Often, we define the moral position as the one that adheres to objective standards of right and wrong. Consequently, someone who evaluates an action in the light of eternal, immutable values demonstrates a higher level of moral development than a person who uses other, more situational standards. The roots of this perspective lie in ancient Greek thought, which associated the true with the eternal--what was perfect never changed. Similarly, the highest level of morality would be immutable.

The Greek mind sought out "laws of nature" which functioned in the realm of human morality no less than in the realm of astronomy. Modern psychologists of moral development--primarily students of the late Lawrence Kohlberg--looked to those Greek suppositions and found confirmation in the moral development of boys and men. Apparently, the highest level of moral development among males involves recourse to external rules of ethical standards that are always true and always definitive.

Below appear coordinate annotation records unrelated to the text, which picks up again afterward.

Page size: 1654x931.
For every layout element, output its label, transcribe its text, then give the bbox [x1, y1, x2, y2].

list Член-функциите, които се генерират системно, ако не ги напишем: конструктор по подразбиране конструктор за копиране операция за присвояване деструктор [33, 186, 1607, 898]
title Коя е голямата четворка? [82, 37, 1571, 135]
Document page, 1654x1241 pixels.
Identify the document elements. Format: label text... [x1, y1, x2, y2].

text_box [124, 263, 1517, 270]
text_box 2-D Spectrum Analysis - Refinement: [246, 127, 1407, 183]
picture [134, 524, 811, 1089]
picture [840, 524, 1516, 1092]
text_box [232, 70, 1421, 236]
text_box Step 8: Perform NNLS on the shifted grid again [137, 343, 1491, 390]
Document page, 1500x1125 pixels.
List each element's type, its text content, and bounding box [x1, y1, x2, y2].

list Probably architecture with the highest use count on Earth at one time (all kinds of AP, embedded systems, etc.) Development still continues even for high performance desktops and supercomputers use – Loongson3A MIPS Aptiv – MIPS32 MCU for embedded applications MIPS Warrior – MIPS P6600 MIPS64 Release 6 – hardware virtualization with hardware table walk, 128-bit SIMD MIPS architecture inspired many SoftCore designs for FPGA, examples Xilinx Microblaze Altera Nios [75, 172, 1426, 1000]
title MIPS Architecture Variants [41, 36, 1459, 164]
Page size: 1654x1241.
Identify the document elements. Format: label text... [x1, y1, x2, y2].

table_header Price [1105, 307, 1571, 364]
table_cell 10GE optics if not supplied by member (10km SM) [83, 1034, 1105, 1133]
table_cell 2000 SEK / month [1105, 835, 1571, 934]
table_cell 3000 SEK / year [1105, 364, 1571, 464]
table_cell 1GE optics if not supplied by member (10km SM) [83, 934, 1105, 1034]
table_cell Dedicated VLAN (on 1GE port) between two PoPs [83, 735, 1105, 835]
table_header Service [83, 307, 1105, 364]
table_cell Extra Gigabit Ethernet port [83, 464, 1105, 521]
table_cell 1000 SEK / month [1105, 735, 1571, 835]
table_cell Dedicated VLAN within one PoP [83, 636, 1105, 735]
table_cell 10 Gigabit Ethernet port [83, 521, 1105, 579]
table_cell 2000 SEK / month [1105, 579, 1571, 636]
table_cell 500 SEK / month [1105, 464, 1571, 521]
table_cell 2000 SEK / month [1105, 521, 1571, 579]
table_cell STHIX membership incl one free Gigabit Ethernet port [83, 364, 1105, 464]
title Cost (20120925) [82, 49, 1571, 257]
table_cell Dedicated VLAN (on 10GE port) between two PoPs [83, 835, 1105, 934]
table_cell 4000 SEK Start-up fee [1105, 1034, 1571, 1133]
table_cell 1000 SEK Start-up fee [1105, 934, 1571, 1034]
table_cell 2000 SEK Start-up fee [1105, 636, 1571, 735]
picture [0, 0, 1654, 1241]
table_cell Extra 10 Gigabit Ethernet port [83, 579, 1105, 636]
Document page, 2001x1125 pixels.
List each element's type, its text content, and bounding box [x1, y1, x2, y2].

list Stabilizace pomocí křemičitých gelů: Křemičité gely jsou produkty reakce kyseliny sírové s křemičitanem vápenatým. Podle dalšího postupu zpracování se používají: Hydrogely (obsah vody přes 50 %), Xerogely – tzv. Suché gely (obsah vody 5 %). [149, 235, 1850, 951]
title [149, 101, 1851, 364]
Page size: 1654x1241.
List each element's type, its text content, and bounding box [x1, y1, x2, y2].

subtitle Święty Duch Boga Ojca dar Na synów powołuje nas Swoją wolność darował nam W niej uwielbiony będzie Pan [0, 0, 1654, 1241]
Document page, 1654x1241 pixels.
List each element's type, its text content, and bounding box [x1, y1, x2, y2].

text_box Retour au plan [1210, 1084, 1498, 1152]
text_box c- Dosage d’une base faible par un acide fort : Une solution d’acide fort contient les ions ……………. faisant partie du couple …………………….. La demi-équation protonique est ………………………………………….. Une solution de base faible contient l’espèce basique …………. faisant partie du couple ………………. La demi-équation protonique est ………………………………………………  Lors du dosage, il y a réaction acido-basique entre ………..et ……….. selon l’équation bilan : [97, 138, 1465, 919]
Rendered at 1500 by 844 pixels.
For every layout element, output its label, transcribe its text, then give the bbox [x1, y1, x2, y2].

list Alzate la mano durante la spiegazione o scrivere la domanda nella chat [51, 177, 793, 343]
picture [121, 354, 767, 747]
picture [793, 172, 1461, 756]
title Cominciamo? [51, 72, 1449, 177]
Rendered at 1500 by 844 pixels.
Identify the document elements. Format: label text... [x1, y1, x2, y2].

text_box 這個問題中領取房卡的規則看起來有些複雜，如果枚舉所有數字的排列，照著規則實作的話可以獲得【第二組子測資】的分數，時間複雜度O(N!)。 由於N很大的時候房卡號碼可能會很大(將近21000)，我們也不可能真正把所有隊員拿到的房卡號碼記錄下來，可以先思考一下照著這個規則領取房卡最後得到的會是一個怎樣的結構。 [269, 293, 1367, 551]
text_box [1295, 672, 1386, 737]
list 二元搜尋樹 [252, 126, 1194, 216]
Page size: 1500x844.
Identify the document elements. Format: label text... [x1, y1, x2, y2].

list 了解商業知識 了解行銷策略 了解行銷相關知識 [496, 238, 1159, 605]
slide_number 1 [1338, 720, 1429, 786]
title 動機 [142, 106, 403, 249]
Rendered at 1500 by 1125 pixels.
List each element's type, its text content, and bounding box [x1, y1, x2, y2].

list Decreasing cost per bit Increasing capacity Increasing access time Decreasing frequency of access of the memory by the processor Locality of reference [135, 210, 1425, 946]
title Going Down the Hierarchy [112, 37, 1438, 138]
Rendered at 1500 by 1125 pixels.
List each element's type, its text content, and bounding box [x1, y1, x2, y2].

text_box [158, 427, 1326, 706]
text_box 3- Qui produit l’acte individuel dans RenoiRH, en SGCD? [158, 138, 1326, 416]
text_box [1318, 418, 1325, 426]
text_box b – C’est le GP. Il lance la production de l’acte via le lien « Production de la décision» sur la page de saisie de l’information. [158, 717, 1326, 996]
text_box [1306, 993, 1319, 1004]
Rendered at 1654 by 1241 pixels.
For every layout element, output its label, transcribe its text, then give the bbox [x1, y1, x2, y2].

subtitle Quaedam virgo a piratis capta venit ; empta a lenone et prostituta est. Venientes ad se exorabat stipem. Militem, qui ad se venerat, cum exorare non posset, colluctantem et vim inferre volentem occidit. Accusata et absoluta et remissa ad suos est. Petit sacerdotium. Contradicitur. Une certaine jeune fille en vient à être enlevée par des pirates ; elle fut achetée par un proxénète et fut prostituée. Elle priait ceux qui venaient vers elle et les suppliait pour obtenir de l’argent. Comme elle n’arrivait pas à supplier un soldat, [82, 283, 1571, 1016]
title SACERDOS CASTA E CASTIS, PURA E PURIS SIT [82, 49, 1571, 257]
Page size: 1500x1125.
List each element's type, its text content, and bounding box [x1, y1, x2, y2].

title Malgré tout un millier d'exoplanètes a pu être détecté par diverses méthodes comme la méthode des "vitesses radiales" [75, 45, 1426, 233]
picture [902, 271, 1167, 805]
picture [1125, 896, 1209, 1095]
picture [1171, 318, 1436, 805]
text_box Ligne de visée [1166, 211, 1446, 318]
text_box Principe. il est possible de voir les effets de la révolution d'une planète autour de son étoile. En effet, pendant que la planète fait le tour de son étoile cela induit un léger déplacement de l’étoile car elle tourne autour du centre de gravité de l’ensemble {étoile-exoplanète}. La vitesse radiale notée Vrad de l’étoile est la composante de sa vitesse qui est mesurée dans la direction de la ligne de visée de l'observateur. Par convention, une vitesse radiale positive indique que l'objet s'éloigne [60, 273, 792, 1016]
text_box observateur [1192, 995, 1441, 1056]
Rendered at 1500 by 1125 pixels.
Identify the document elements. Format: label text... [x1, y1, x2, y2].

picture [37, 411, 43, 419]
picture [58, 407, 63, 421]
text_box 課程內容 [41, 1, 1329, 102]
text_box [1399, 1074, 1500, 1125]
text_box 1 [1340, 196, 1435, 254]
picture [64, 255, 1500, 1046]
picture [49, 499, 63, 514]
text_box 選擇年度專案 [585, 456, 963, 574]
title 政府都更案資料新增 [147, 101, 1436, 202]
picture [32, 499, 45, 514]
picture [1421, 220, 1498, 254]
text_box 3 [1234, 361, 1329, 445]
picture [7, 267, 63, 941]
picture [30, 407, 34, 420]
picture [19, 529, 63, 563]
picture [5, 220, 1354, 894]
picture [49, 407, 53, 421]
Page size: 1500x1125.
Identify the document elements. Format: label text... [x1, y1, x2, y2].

A Feminist View A challenge to this notion of moral objectivity emerges in the work of Carol Gilligan, who argues that girls and women base moral decisions on how the decision will affect human relationships. Rather than rules, Gilligan argues that women govern their moral lives by weighing the cost among different human beings. Consequently, their view of morality is situational and relative.

The Torah anticipates this feminist view of morality, also holding that ethics ought to be dynamic and inter-subjective: whether between one person and another, or between a person and God.

The Torah considers a jealous husband who accuses his wife of committing adultery. She appears before the koheyn (priest) in the Temple and drinks a mixture of bitter water (Sotah water), dust from the Temple floor, and a charcoal curse containing God's name which is melted into the water potion. After drinking the water, if her body begins to deteriorate, she is considered guilty by the court and the entire people. But, as is much more likely, if nothing happens (after all, the only thing she did was to drink some dirty water), her innocence is established beyond doubt.

The ritual of the Sotah (suspected adulteress) provides a method for vindicating an innocent wife in the face of a paranoid husband. But what caught the rabbi's attention was God's role in the process: God allows erasing the divine name--mixing it in the waters--to confirm the wife's innocence.